E é um facto incontroverso que elas conglomeraram o que de mais válido e significativo surgiu então nas artes plásticas em Portugal. Constituíram, como era objectivo do núcleo organizador, uma ampla abertura para a apresentação de manifestações artísticas que lutavam pela conquista da expressão livre, pelo que a cada artistas interessava exprimir como fundo e forma. Acolheram pela primeira vez a fotografia como expressão artística e deram um incremento enorme à gravura nas suas várias modalidades, dentro do critério de que a gravura é uma das formas de arte que mais facilita a multiplicação e a divulgação ampla entre as camadas populares. Também pela primeira vez foram expostos maquetes e projectos arquitectónicos modernos e inovadores.

Novos artistas

Com as EGAPs a arte portuguesa encontrou o veículo adequado para o embate contra os obscurantismos estéticos, contra as limitações impostas por um meio restritivo e preconceituoso. E é assim que nas EGAPs, ao lado de artistas consagrados e mais idosos como o Mestre Abel Manta, Carlos Botelho, Mário Dionísio, Arlindo Vicente, Avelino Cunhal e o arquitecto Keil do Amaral, surgem com a força e a pujança da juventude novas camadas de artistas que iriam afirmar-se no futuro como artistas marcantes na arte portuguesa. Entre eles Júlio Pomar, Rolando Sá Nogueira, Rogério Ribeiro, João Hogan, João Abel Manta, Alice Jorge, Cipriano Dourado, Lima de Freitas, Maria Keil, Pavia, António Alfredo, Querubim Lapa, Jorge Vieira, Vasco da Conceição, Maria Barreira, Lagoa Henriques, Guilherme Casquilho, os arquitectos Castro Rodrigues, Victor Palla, Sena da Silva, Celestino de Castro, Conceição e Silva, Torres e muitos outros que se contavam entre os amigos de Dias Coelho e junto dos quais manteve uma influência política, quer no âmbito do Partido, quer do MUD Juvenil, na luta pela Paz, ou simplesmente na consciência antifascista.

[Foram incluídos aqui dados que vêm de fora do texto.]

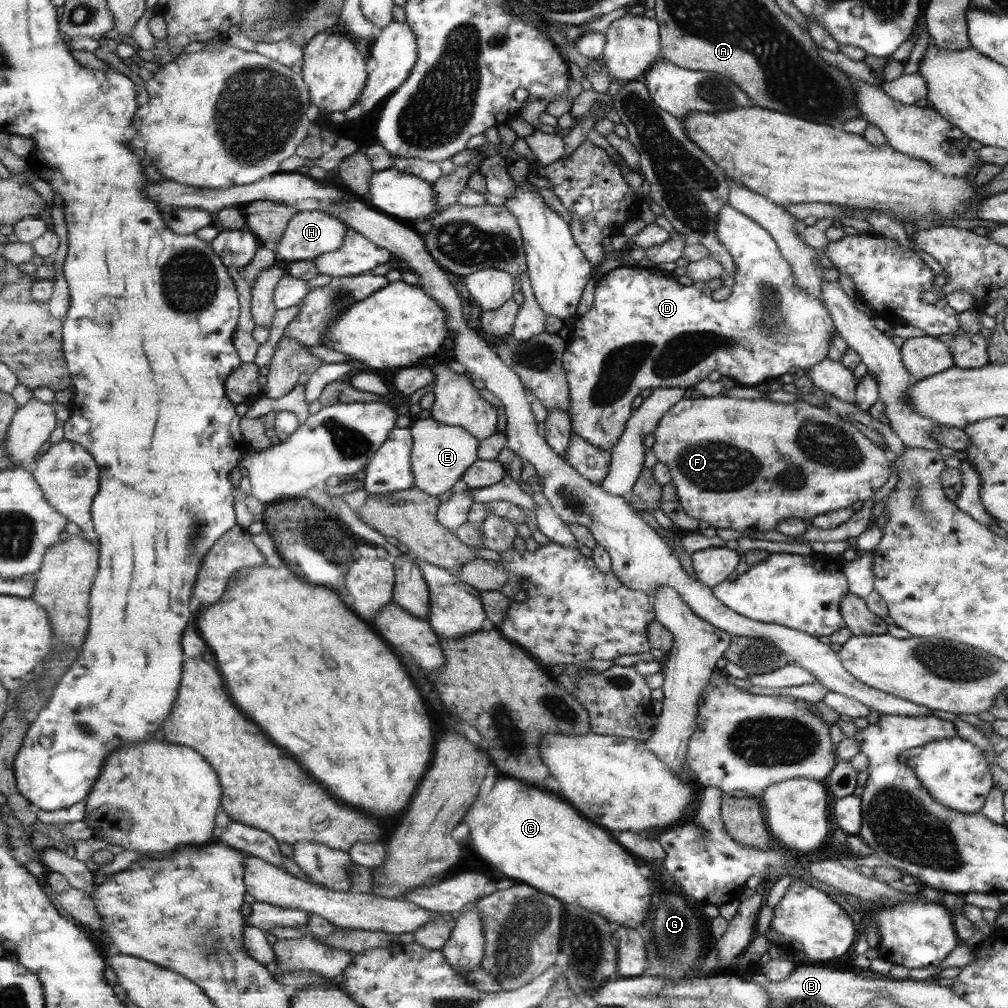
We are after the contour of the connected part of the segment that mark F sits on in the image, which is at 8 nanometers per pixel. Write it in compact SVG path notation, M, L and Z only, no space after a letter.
M726 395L714 397L703 396L693 398L684 397L680 402L672 406L672 410L662 416L658 426L654 428L654 444L652 449L658 458L658 462L666 464L670 468L672 484L676 486L677 496L682 508L690 517L698 521L710 523L710 527L730 528L743 533L743 537L751 537L754 532L769 532L775 530L782 520L800 518L813 519L814 516L824 515L828 512L848 508L858 501L863 503L874 497L890 478L890 457L888 452L879 447L872 439L868 440L858 426L852 426L852 422L844 422L844 419L836 420L836 414L828 414L828 410L809 404L803 400L792 403L776 402L769 398L756 398L756 400L738 399Z

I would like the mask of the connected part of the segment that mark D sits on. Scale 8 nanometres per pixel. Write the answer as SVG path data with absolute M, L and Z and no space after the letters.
M729 204L722 205L720 207L720 211L718 211L718 215L716 215L716 236L718 236L718 240L726 246L727 252L733 257L734 263L736 264L736 272L734 272L735 283L732 286L732 294L726 299L722 301L716 301L712 298L703 297L700 290L694 285L683 285L676 279L676 276L673 274L668 274L666 271L657 268L655 265L641 264L637 266L619 266L616 269L608 271L603 275L603 278L597 281L595 293L594 293L594 303L589 311L587 311L584 315L579 315L576 320L576 326L572 326L570 332L572 335L568 337L566 348L563 354L563 367L567 374L567 382L569 386L570 392L570 414L569 417L572 420L572 429L573 432L578 434L578 436L582 436L582 438L586 438L590 444L594 444L594 446L598 446L598 448L602 448L602 451L611 451L611 448L614 448L614 445L618 442L618 439L621 438L624 430L624 424L626 424L626 420L629 420L630 414L632 414L632 410L630 410L630 402L632 402L632 398L635 398L642 392L642 390L646 390L646 388L652 388L656 390L656 388L689 388L691 385L695 385L697 382L708 378L708 373L716 370L722 374L722 377L730 377L735 379L735 381L739 385L745 385L749 387L755 387L756 385L767 383L768 381L776 380L781 377L783 374L786 374L790 368L794 368L794 366L798 366L798 368L803 368L804 370L808 370L810 367L816 366L816 364L822 362L824 359L829 356L829 348L830 342L833 342L834 334L837 334L836 326L833 324L833 317L830 316L829 309L825 307L824 304L813 293L806 292L806 288L802 288L801 285L797 284L797 278L794 277L793 266L790 266L788 260L781 252L781 248L777 244L777 240L774 236L766 229L763 225L758 224L752 217L746 216L746 213L743 213L739 209L732 208Z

Com muitos deles irá travar batalhas contra os métodos pedagógicos arcaicos na Escola de Belas Artes e pela eleição de júris idóneos e abertos à modernidade das exposições na Sociedade Nacional de Belas Artes, lutas de grande amplitude unitária, que levaram à demissão do director da ESBAL, o incompetente Cunha «Bruto», da cadeira que leccionava e à expulsão de sócio da SNBA do pintor do regime Eduardo Malta, no decurso de uma provocação por ele montada contra Dias Coelho, incidente que levou ao encerramento da SNBA como retaliação.

Quando a décima e última Geral de Artes Plásticas se realizou em 1956, já Dias Coelho militava há cerca de um ano na clandestinidade. Os colegas e amigos que a organizaram fizeram questão de marcar a presença do ausente expondo uma escultura sua, para que o seu nome figurasse no catálogo. Com esta acção de solidariedade discreta, mas significativa, eles quiseram prestar assim homenagem ao colega que tinha partido para outras batalhas.